Anyone would know why you didn’t
say things like that before you had to. Just the idea of a serial killer in Perth made Munro’s stomach tighten. Perth was his city. He’d been born here, gone to school here, and becoming a copper had been the most natural thing in the world. Some people dreamed of moving away, going to university in Edinburgh or Glasgow, maybe even London. One mate had gone to America, for pity’s sake. He’d gotten an athletic scholarship to a university in a state Munro couldn’t have found on a map. Ohio or Oregon or something. But Munro knew Scotland was where he belonged. He wasn’t settling; he was home.
The thoughts drifted through Munro’s mind. He felt oddly calm and removed as though he could finally think clearly, separated from his physical reality.

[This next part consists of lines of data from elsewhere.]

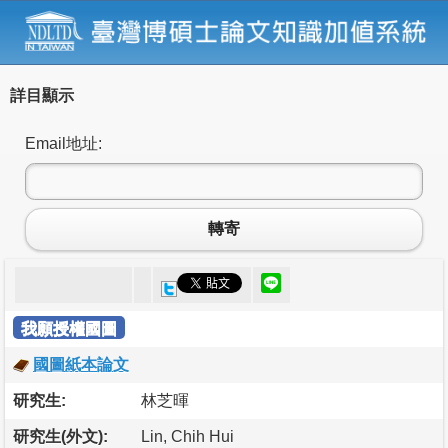
詳目顯示
Email地址:
轉寄
我願授權國圖
國圖紙本論文
研究生:
林芝暉
研究生(外文):
Lin, Chih Hui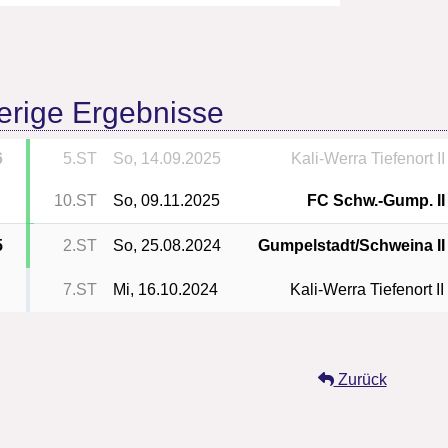
erige Ergebnisse
6
5.ST
So, 14.09.2025
Kali-Werra Tiefenort II
10.ST
So, 09.11.2025
FC Schw.-Gump. II
5
2.ST
So, 25.08.2024
Gumpelstadt/Schweina II
7.ST
Mi, 16.10.2024
Kali-Werra Tiefenort II
Zurück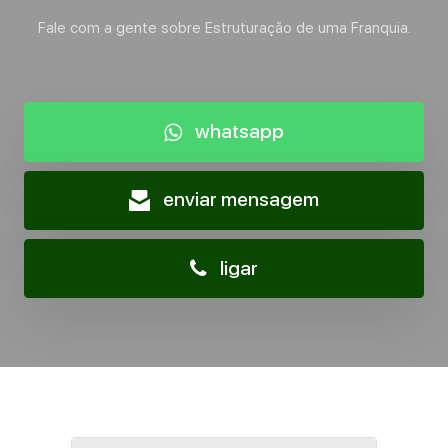
Fale com a gente sobre Estruturação de uma Franquia.
whatsapp
enviar mensagem
ligar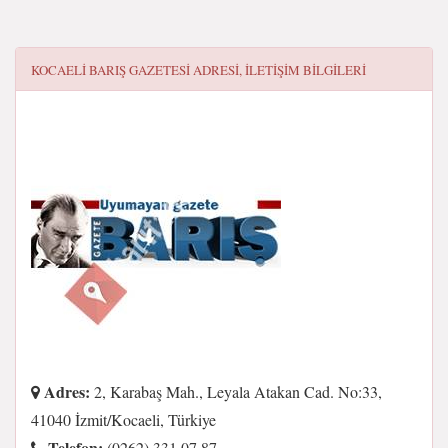
KOCAELI BARIŞ GAZETESI
ADRESI, ILETIŞIM BILGILERI
Adres:
2, Karabaş Mah., Leyala Atakan Cad. No:33,
41040 İzmit/Kocaeli, Türkiye
Telefon:
(0262) 331 07 87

Someone placed a plastic mask over Munro’s face. The cool air smelled strange, as though it were too clean, too pure…the smell of nothing. Something jostled Munro. He felt movement and heard voices, calm, but no-nonsense. He used that tone sometimes himself. Cops learned quickly how to talk without leaving room for argument or negotiation. Some people needed help focusing. Usually if anyone needed a cop, there was something bad happening. He had to talk to people who were distressed, angry, grieving, or clouded by alcohol or drugs. Clear, crisp commands. That was the only thing that would get through. Step away now or get out of the vehicle, please or I’m sorry. There’s been an accident.